Sunday, August 2, 2009

Thinking in Pictures: Einstein and Faraday

The predisposition to thinking in pictures appears to be a factor that spans the ages and produces a special affinity between those with this same predisposition -- not because they were physicists or mathematicians or musicians (for there are many forms of each) but because of the special correspondence in their ways of thinking.
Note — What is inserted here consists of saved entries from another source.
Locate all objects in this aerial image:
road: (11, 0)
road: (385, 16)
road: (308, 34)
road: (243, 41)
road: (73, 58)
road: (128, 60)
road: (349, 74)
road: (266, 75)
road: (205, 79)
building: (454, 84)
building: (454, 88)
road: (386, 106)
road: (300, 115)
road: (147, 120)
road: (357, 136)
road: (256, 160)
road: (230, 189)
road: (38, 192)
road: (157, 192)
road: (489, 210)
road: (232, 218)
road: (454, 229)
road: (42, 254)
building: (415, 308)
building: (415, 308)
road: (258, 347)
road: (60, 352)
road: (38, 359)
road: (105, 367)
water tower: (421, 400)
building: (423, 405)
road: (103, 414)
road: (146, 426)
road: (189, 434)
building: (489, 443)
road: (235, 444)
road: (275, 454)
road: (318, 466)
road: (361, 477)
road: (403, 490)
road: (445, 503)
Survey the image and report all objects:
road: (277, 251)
In his study in Princeton, Einstein had pictures of three scientists on the wall: Newton, Faraday and Maxwell. It was the work of Faraday and Maxwell that most interested Einstein when he was a student -- although this work was largely ignored by Einstein's professors. Indeed, Einstein's knowledge of Faraday's and Maxwell's work was so great that it impressed Einstein's future employer and got him his first job at the Swiss Patent Office, after his long unsuccessful search for a secure position.
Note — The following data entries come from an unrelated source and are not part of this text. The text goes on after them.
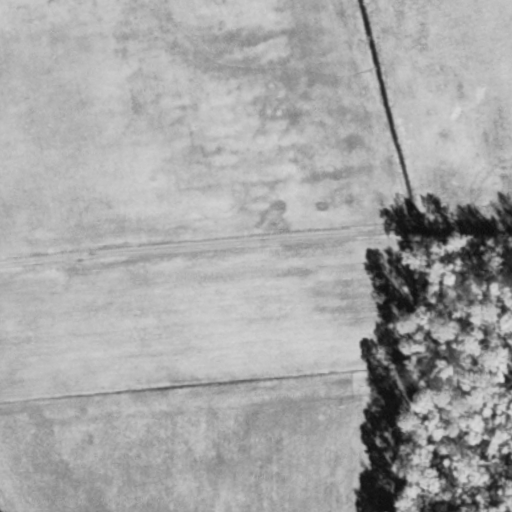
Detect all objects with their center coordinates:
road: (255, 261)
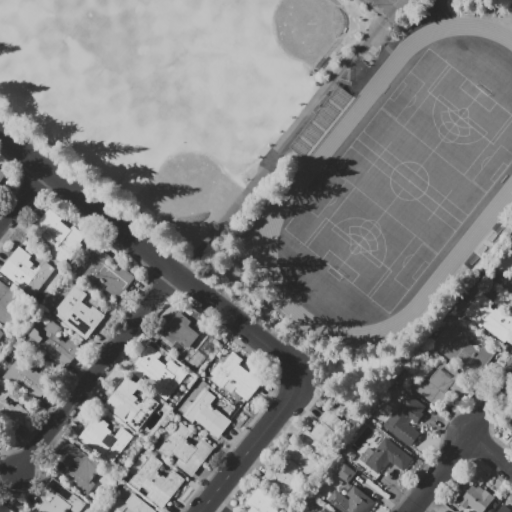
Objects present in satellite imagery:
road: (511, 0)
road: (399, 3)
parking lot: (509, 3)
park: (174, 5)
parking lot: (381, 5)
road: (397, 11)
park: (29, 12)
park: (283, 40)
road: (386, 41)
park: (187, 68)
road: (285, 151)
park: (176, 152)
building: (1, 173)
building: (2, 177)
park: (407, 181)
track: (394, 191)
road: (20, 199)
building: (57, 236)
building: (58, 236)
road: (150, 256)
building: (25, 269)
building: (27, 273)
building: (109, 277)
building: (507, 281)
building: (507, 282)
building: (8, 303)
building: (8, 306)
building: (79, 315)
building: (489, 316)
building: (491, 318)
building: (0, 332)
building: (1, 336)
building: (183, 336)
building: (185, 340)
building: (53, 343)
building: (53, 347)
building: (462, 351)
building: (463, 353)
building: (156, 371)
road: (94, 372)
building: (159, 374)
building: (234, 375)
building: (26, 378)
building: (237, 378)
building: (30, 381)
building: (437, 383)
building: (443, 387)
building: (128, 403)
building: (131, 406)
road: (490, 409)
building: (10, 412)
building: (205, 412)
building: (11, 414)
building: (207, 416)
building: (404, 419)
building: (509, 423)
building: (509, 424)
building: (403, 425)
building: (321, 429)
building: (323, 436)
building: (104, 438)
building: (105, 441)
road: (249, 447)
building: (184, 449)
building: (186, 452)
road: (490, 454)
building: (386, 456)
building: (382, 459)
building: (80, 468)
building: (287, 468)
building: (80, 469)
building: (290, 472)
road: (439, 474)
building: (346, 475)
building: (154, 481)
building: (157, 483)
building: (62, 500)
building: (350, 500)
building: (477, 500)
building: (352, 502)
building: (260, 503)
building: (261, 503)
building: (130, 505)
building: (132, 506)
building: (4, 508)
building: (3, 509)
building: (503, 509)
building: (324, 510)
building: (504, 510)
building: (325, 511)
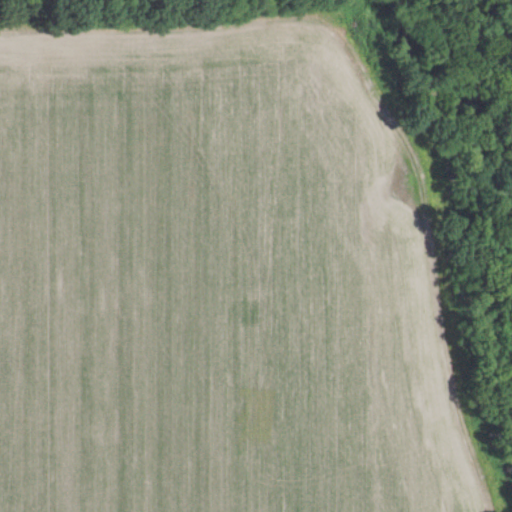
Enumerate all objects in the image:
crop: (218, 275)
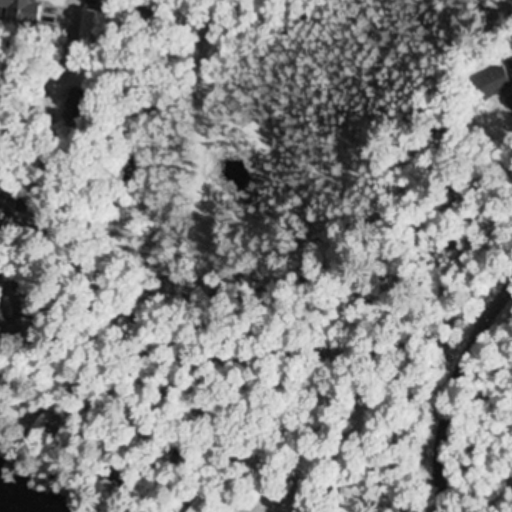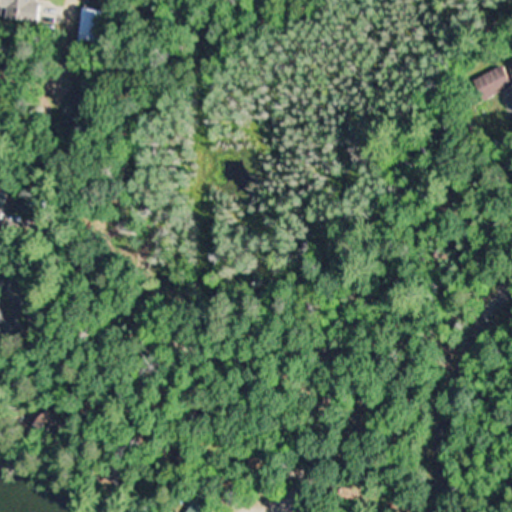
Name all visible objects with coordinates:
building: (16, 7)
building: (89, 26)
building: (494, 82)
road: (454, 392)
To a friend who had given him a book about Faraday, Einstein (employing a poignant image worthy of a poet) wrote: “You have given me great joy with the little book about Faraday. This man loved mysterious Nature as a lover loves his distant beloved. In his day, there did not yet exist the dull specialization that stares with self-conceit through horn rimmed glasses and destroys poetry. . . .”

In his Autobiographical Notes, Einstein breaks abruptly into a passage describing the development of his own scientific thought to address Isaac Newton (as if he were alive and in the room), explaining that his own work does not refute Newton's -- rather that his work extends Newton's into realms that Newton did not deal with. Other instances of this special affinity can be cited, but it is sufficient to point out that the visual mode of thought may lead to immediate recognition of an extraordinary rapport, regardless of time, place, or area of knowledge.

Based on excerpt from In the Mind’s Eye, chapter 1.